Data Lake Architecture

  • Ingest
    • The raw CSV data is uploaded to DBFS at a path such as dbfs:/FileStore/salesdata/input/.
    • This location represents the raw zone of our data lake.
  • Transform
    • Using PySpark in a Databricks notebook, the data was loaded from the raw zone.
    • We cast columns (e.g.

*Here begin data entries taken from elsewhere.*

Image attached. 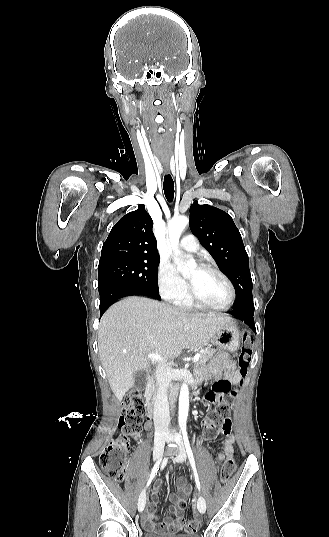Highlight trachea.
<instances>
[{"label":"trachea","mask_w":329,"mask_h":537,"mask_svg":"<svg viewBox=\"0 0 329 537\" xmlns=\"http://www.w3.org/2000/svg\"><path fill=\"white\" fill-rule=\"evenodd\" d=\"M163 189L166 199L172 202L174 199V182L170 174L164 176Z\"/></svg>","instance_id":"obj_1"}]
</instances>
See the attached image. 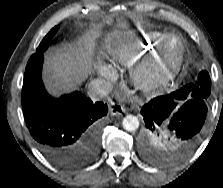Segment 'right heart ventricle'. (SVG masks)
Here are the masks:
<instances>
[{"instance_id":"1","label":"right heart ventricle","mask_w":223,"mask_h":188,"mask_svg":"<svg viewBox=\"0 0 223 188\" xmlns=\"http://www.w3.org/2000/svg\"><path fill=\"white\" fill-rule=\"evenodd\" d=\"M166 35V32L155 30L142 33L139 37L137 47L133 50L119 53L117 61L126 66L132 65L141 56L155 52Z\"/></svg>"}]
</instances>
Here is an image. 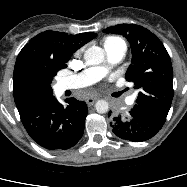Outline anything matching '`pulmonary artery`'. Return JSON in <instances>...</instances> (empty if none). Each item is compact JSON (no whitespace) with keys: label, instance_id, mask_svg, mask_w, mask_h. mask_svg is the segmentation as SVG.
Segmentation results:
<instances>
[{"label":"pulmonary artery","instance_id":"obj_1","mask_svg":"<svg viewBox=\"0 0 187 187\" xmlns=\"http://www.w3.org/2000/svg\"><path fill=\"white\" fill-rule=\"evenodd\" d=\"M105 51L109 64L114 65L119 63L124 58L126 54V45L120 44L109 46L105 48ZM107 71V67H93L87 69L80 74L62 79L59 82V88L64 91L68 89H77L88 86L101 79L107 73ZM134 98L135 96L131 97L130 100L133 101Z\"/></svg>","mask_w":187,"mask_h":187}]
</instances>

Quantity Ordered from String to Int), clean corrupted rows, added new columns, and fix other anomalies.
  • Publish
    • The refined data is saved as Parquet / Delta Lake files in dbfs:/FileStore/salesdata/published/
    • This acts as the curated zone of the data lake, optimized for analytics.
  • Analyze
    • The published data is queried via Databricks SQL or Spark DataFrames, enabling fast aggregations and computations.
  • Prediction
    • Using PySpark ML, a pipeline transforms features into a format suitable for ML model training.
    • Define a linear regression model to a workflow that predicts retail sales while tracking the experiments with evaluation metrics and logging.
  • Deployment
    • From the MLflow tracking server, access the trained model to make real-time predictions.

Data Preparation

The Retail-Sales-Data-Preparation.ipynb notebook includes:

  • Reading the Raw CSV Files
  • Cleaning & Transformations
    • Removing header rows that slipped into the data
    • Converting columns to proper data types
    • Splitting out Purchase Address into City, State, etc.
  • Writing to the Curated Zone

Data Analysis

Analysis was performed via PySpark DataFrame APIs and SQL:

  • Exploratory Queries
    • Finding total revenue by month
    • Pinpoint peak ordering times
    • Identifying popular product combinations in sales orders
  • Advanced Analytics
    • Partitioning data by Year/Month for efficient queries
    • Summarizing results in aggregated tables

Visualizations & Dashboard

The final step was creating a dashboard in Databricks to visualize:

  • Monthly Revenue Trends
  • Peak Ordering Times
  • Geographic Breakdown of Orders
  • Popular Product Combinations

Machine Learning Model & MLflow Tracking

  • Preprocessed the data with feature engineering techniques
  • Train Linear Regression model to predict monthly sales by city
  • Logged experiments in MLflow with evaluation metrics
  • Saved model and loaded it for future sales predictions
  • Deployed MLflow pipeline to track and compare multiple models

How to Reproduce

  • Clone Repository
    git clone https://github.com/Cesar312/retail-sales-data-lake-predictive-analytics.git
  • Create Databricks Clusters
    • Standard cluster for the EDA and SQL queries
    • ML cluster for model training, experiment tracking, and deployment of the prediction model
  • Upload Data to Databricks
    • Upload raw CSV files to dbfs:/FileStore/salesdata/input/
  • Run the PySpark Notebook
    • Open Retail-Sales-Data-Preparation.ipynb
    • Execute cells to clean and publish data
  • Train the Model
    • Open Retail-Sales-Predictive-Analytics.ipynb
    • Execute cells to train and track experiments
    • View the evaluation metrics in MLflow UI
  • Predict Future Sales
    • Load the trained model
    • Make predictions for new months

Future Improvements

  • Automate model retraining on new data updates
  • Test advanced models like XGBoost or Time-Series Forecasting
  • Create a backend API microservice to serve predictions by deploying the trained ML model retrieved from the Databricks MLflow registry

License

This project is licensed under the MIT License -- see the LICENSE.txt file for details.

Databricks Community Edition

This project was developed and executed using Databricks Community Edition. The code and queries are shared for educational purposes. Databricks itself is a proprietary platform, and this repository does not include any proprietary Databricks software.